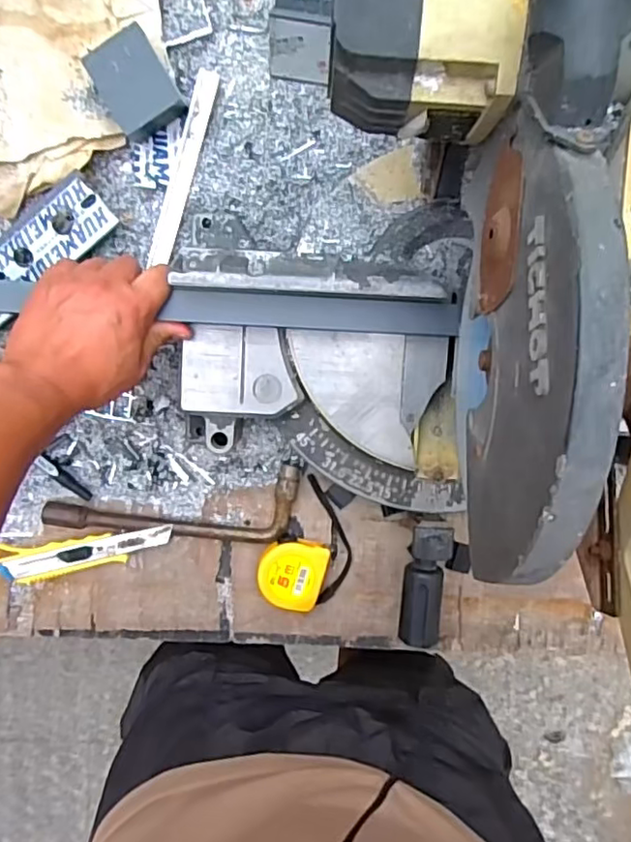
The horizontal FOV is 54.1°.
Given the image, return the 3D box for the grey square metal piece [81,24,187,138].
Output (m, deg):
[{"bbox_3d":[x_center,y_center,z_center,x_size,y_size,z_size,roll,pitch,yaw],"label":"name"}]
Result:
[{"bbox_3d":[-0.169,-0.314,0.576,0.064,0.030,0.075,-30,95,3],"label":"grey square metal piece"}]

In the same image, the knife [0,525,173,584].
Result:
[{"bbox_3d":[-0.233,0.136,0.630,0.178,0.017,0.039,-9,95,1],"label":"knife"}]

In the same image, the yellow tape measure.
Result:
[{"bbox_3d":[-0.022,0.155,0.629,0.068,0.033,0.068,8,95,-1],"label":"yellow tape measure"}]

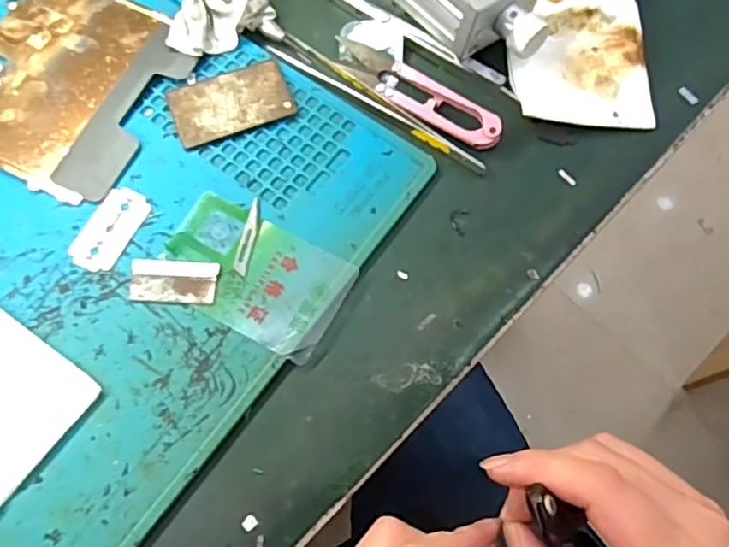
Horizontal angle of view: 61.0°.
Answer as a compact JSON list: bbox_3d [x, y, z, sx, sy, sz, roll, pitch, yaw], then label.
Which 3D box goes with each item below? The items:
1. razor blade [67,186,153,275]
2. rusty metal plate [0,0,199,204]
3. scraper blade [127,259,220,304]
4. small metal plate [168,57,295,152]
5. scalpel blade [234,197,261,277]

> [Exercise instructions] Copy out all the records exactly as they read, and omit the pictures.

> [Result of the task]
The horizontal FOV is 54.1°.
Given the image, return the 3D box for the grey square metal piece [81,24,187,138].
Output (m, deg):
[{"bbox_3d":[x_center,y_center,z_center,x_size,y_size,z_size,roll,pitch,yaw],"label":"name"}]
Result:
[{"bbox_3d":[-0.169,-0.314,0.576,0.064,0.030,0.075,-30,95,3],"label":"grey square metal piece"}]

In the same image, the knife [0,525,173,584].
Result:
[{"bbox_3d":[-0.233,0.136,0.630,0.178,0.017,0.039,-9,95,1],"label":"knife"}]

In the same image, the yellow tape measure.
Result:
[{"bbox_3d":[-0.022,0.155,0.629,0.068,0.033,0.068,8,95,-1],"label":"yellow tape measure"}]

Horizontal angle of view: 61.0°.
Answer as a compact JSON list: bbox_3d [x, y, z, sx, sy, sz, roll, pitch, yaw], then label.
Which 3D box goes with each item below? The items:
1. razor blade [67,186,153,275]
2. rusty metal plate [0,0,199,204]
3. scraper blade [127,259,220,304]
4. small metal plate [168,57,295,152]
5. scalpel blade [234,197,261,277]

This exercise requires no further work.